SELECT id, COUNT(*) FROM source_table GROUP BY id HAVING COUNT(*) > 1;
Primary Key Source and Target Consistency Check
Develop a query to verify that all primary keys in the source table are present in the target table and vice versa. An important tool to check for missing Primary Keys.
SELECT id FROM landing_db.source_table WHERE id NOT IN (SELECT id FROM stagingdb.target_table);
SELECT id FROM landing_db.target_table WHERE id NOT IN (SELECT id FROM stagingdb.source_table);
Delta Verification Check
If we have implemented a diff query because we did not have a timestamp audit column, we would need to develop a query to ensure that the changes captured by the diff query accurately reflect the actual changes. Create a manual verification sample ensure that the sample
SELECT id FROM manual_verification_sample WHERE id NOT IN (SELECT id FROM canges_table);
Referential Integrity Check
We can tend miss rows because or batch window bugs. So we would need to ensure that all foreign key references in the target table are valid and available. Another check which needs to run through the pipeline lifecyle so that there are not orphan rows.
SELECT fk_id FROM target_table WHERE fk_id NOT IN (SELECT pk_id FROM referenced_table);
Column Value Check
When we combine data from multiple application system sources there are situations where need to perform checks at a column level to ensure data formats and contraints like non-null values are validaed. These requirements checks need to performed as soo as data is captured to ensure they are handled early.
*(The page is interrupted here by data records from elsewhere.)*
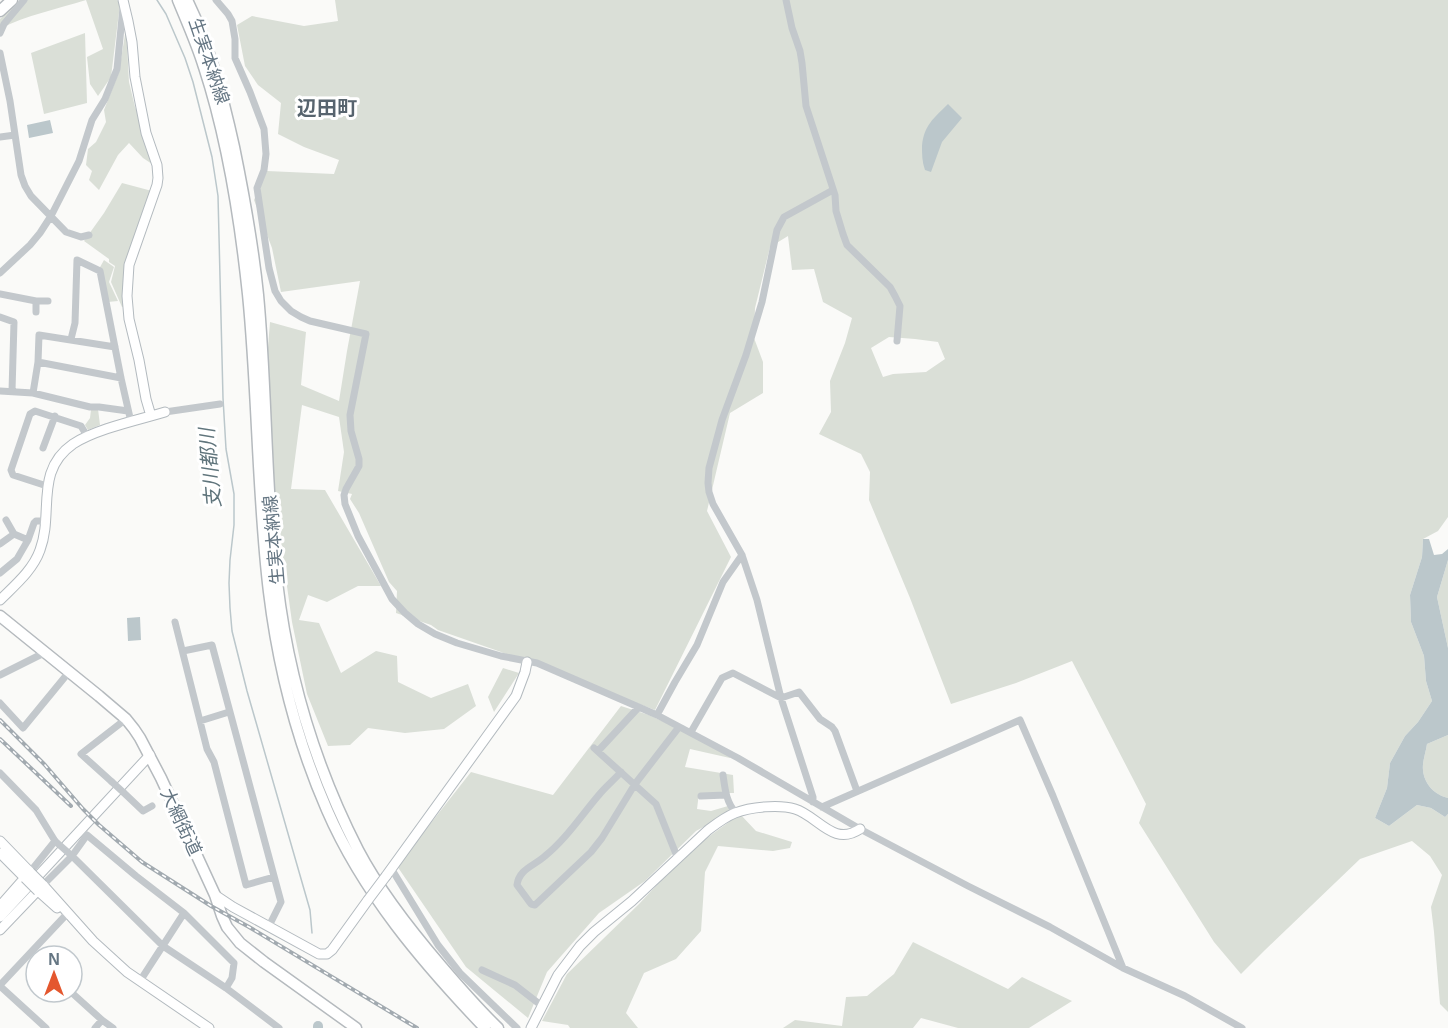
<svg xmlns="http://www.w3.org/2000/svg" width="1448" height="1028" viewBox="0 0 1448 1028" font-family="Helvetica,'Noto Sans JP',sans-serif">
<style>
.green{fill:#dadfd7;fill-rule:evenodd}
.water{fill:#bbc7cb}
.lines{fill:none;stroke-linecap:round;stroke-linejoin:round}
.stream{stroke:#bbc7cb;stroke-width:1.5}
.river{stroke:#bbc7cb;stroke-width:10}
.secondary-casing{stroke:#b3babf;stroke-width:11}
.primary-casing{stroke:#b5babe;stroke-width:13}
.street{stroke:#c3c8cc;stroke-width:7}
.secondary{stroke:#fff;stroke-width:9}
.primary{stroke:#fff;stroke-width:10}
.rail-casing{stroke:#a2aab0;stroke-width:4}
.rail{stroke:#fff;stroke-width:1.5;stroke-dasharray:4.5;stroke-linecap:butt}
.secondary-bridge-casing{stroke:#b3babf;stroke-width:11;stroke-linecap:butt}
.street-bridge{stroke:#c3c8cc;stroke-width:7}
.secondary-bridge{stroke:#fff;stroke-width:9}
.labels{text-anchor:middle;stroke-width:6;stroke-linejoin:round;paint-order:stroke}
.street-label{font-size:18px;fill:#657683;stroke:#fff}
.neighbourhood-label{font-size:20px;font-weight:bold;fill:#57646e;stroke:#fff}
.water-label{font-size:20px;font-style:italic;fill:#60757c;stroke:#fff}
</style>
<rect width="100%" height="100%" fill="#fafaf8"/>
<path class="green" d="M20 0H117L120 4 111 77 98 96 90 84 87 57 103 49 86 0C58 9 26 15 0 29V19Z
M335 0H1448V517L1438 531 1423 539 1422 557 1410 595 1411 622 1424 656 1426 681 1432 701 1418 722 1405 736 1390 763 1387 788 1375 818 1389 826 1417 805 1431 808 1445 817 1448 814V1012L1440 1004 1434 932 1431 907 1442 875 1430 856 1412 841 1360 859 1265 950 1241 974 1214 942 1139 823 1146 804 1072 661 1016 683 951 704 910 598 869 500 870 472 861 454 819 434 831 412 830 381 845 343 852 318 823 302 814 269 792 270 788 236 770 247 755 308 754 338 763 362V393L730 413 707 511 731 557 655 710 501 652 438 630 431 625 396 613 397 591 389 582 359 513 350 499 352 494 338 491 344 452 339 417 302 405 291 489 325 490 381 586H358L327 602 308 595 299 620 319 623 341 673 376 651 397 656 398 682 431 698 468 684 476 706 444 729 405 733 368 728 350 745 328 746 307 694 292 622 274 493 267 360 270 322 306 332 301 385 339 401 347 351 360 281 281 292 272 248 254 200 267 171 334 174 339 160 304 147 278 134 281 103 258 85 245 66 237 25 252 16 304 26 338 21ZM889 337 915 339 938 342 945 359 926 372 893 374 883 377 871 348Z
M126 28 129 82 135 107 148 134 155 166 143 158 129 143 118 155 99 190 89 180 92 171 86 165 88 149 96 142 106 122 104 110 119 72Z
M85 33 87 103 44 114 31 53Z
M122 183 152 191 123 280 125 306 122 307 111 282 115 266 109 262V259L84 241 104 213Z
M104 260 114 267 109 282 118 301 108 302 99 269Z
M98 409 100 425 88 430 85 425 90 418 91 410Z
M1448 560V648L1437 597Z
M503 668 519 673 494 712 488 697Z
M621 706 649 715 729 752 730 758 690 749 685 767 733 775 734 793H699L697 809 711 811 728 806 731 812 696 831 645 881 599 913 547 972 528 1018 466 967 397 866 471 772 553 795Z
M1448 735V798C1435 795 1424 784 1423 770 1422 762 1426 752 1427 744Z
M740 814 756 831 792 842 790 848 773 851 718 846 705 872 701 931 676 959 644 973 626 1013 638 1028H570L568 1025 542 1021 567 974 639 904 689 851Z
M913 942 1008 989 1022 977 1072 1001 1029 1028H958L921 1018 913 1028H783L795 1020 842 1026 846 997 867 996 894 974Z"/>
<path class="water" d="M948 104 962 118 942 142 931 172 925 170C922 162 922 154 922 146 924 125 934 118 948 104Z
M50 120 53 133 29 138 27 125Z
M1423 539H1429L1434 555 1442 554 1448 549V560L1437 597 1448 648V735L1427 744C1426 752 1422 762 1423 770 1424 784 1435 795 1448 798V814L1445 817 1431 808 1417 805 1389 826 1375 818 1387 788 1390 763 1405 736 1418 722 1432 701 1426 681 1424 656 1411 622 1410 595 1422 557Z
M140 617 141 640 128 641 127 618Z"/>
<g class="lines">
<path class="stream" d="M157 0 166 14 185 58 193 82 212 157 218 196 223 398 226 449 234 494V525L230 560 229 583 230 608 232 631 247 691 310 910 312 933"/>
<path class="river" d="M318 1028V1026"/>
<defs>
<path id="secondary" d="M123 0 128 21 132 42 135 77 146 133 157 165 158 178 157 185 129 265 127 296 129 319 139 360 146 399 151 416
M0 600C15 585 33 570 40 550 54 513 34 471 73 444 96 429 138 420 165 412
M0 841 30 872 0 906
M0 853 25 878
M386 876 516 696 525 672 527 662
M38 891 57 908
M215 895 233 907 319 954H327L332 950 368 900
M0 917 150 755
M0 930 43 885 93 941 127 972 209 1028
M531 1028 558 975 580 946 594 932 632 901 708 830C716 824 725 817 735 813 750 807 779 804 795 809 818 816 833 847 860 829"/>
<path id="primary" d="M178 0C187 22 197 44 204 67 228 140 240 218 248 294 258 393 257 493 269 592 278 666 297 741 327 810 363 893 423 963 485 1028
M187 0C210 47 223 97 234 147 244 196 253 245 258 295 267 390 265 487 277 582 288 676 315 766 358 850 380 892 411 931 442 967 460 988 478 1009 498 1028
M0 11 12 0
M0 616 99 696 126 719 134 729 140 738 161 778 215 895 222 916 227 927 240 943 264 962 356 1028"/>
</defs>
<use href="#secondary" class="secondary-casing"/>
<use href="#primary" class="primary-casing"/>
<path class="street" d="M216 0 228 14 232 21 235 39V58L250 92 264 129 266 154 264 170 257 188 269 268 275 291 281 301 291 311 301 317 310 321 366 334 350 415 351 431 359 459V466L346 489 344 495 345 504 358 536 392 599 405 613 418 624 435 634 457 643 501 656 537 663 657 715 738 758 860 829 968 886 1050 927 1123 968 1185 996 1242 1028
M786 0 792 28 800 51 802 63 806 106 835 195 836 211 843 234 847 245 890 287 895 296 900 306 897 341
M0 33 4 24 24 0
M0 53 10 101 21 175 25 186 31 196 66 232 81 237 89 235
M0 137 15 135
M0 273 30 245 40 233 51 216 79 161 92 120 105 99 117 69 123 7
M0 294 36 301H48
M36 301V312
M0 317 14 322 12 391
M71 339 75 323 77 260 100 271 121 378 131 422
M38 362 121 378
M0 391 33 393 90 407H99L128 411
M33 393 38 362 39 335 115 347
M165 412 220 404
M43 448 55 416
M47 486 13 475 11 470 30 414 35 411 81 426 87 436
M6 520 14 534 28 540
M0 544 14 534
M0 573 17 559 28 540 34 523 36 521H45
M175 622 207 749 214 762 246 885 274 877
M183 651 212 645 281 902 269 926
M0 675 46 652
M0 703 23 728 69 672
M657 715 675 682 697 645 723 582 742 555
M200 721 229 712
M691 732 722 678 733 673 781 698 799 692 820 719 832 727 835 731 857 791
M594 748 656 804 678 859
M598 751 638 708
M621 772C614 780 605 787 598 796 581 816 566 839 545 856 534 866 519 869 517 885L531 904 535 905 591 852 602 838 635 784 679 727
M0 773 36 810 55 841 30 872
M723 775C725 789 726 802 736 813
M112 782 81 754 126 719
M123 792 143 811 152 806
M701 796 726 795
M813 802V797L781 698 757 600 742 555 713 504 709 492 708 483 709 468 722 420 746 355 762 302 777 230 784 217 833 190
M822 807 1020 720 1053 796 1123 968
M72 856 163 946 226 988 279 1028
M391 868 438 945 460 973 517 1028
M43 885 72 856 87 835 136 876 184 913 234 963 232 978 226 988
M482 970 515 985 542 1006
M140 981 184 913
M0 985 65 916
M0 986 46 1028
M71 992 102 1020
M95 1028 102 1020 113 1028"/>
<use href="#secondary" class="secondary"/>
<use href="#primary" class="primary"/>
<defs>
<path id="rail" d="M0 720 45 765 83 809 99 825 142 862 211 906 249 927 417 1028
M0 739 71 806"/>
</defs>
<use href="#rail" class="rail-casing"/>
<use href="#rail" class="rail"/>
<defs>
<path id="secondary-bridge" d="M30 872 43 885
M25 878 38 891
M368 900 386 876"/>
</defs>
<use href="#secondary-bridge" class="secondary-bridge-casing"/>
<path class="street-bridge" d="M112 782 123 792
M55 841 72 856"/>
<use href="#secondary-bridge" class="secondary-bridge"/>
</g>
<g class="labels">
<g class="street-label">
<text transform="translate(209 61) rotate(71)" y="6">生実本納線</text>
<text transform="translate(274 540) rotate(-95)" y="6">生実本納線</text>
<text transform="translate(181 822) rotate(65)" y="6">大網街道</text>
</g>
<g class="neighbourhood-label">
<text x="327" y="115">辺田町</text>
</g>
<g class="water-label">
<text transform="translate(210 468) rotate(-95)" y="7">支川都川</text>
</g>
</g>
<g transform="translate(54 974)"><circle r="28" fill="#ffffff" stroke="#c1c8cd" stroke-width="1.5"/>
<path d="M0-4.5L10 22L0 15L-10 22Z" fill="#e4572e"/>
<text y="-9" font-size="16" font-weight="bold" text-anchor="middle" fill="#657683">N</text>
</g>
</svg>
SELECT id FROM source_table WHERE col1 IS NULL OR col2 IS NULL;
Very import recommendations
- Use ETL tools or scripts if possible. Dont build this. These typically support legacy applications and the solutions which we would build may only be temporary.
- The AMS Team needs to continuously monitor the process to ensure it is working correctly and efficiently. Establish month audits and have validation queries to ensure counts and values are correct.
- Document the entire process, including the logic used for diff queries and any assumptions made.
- Embed consistency checks into the ETL pipelines to catch issues early in the data integration process. Use tools such as DBT to automate consistency checks and constantly keep testing. The Data Architect is required to regularly review consistency checks performed by the data engineers adn ensuure to adapt to changes in the source or target systems and business requirements.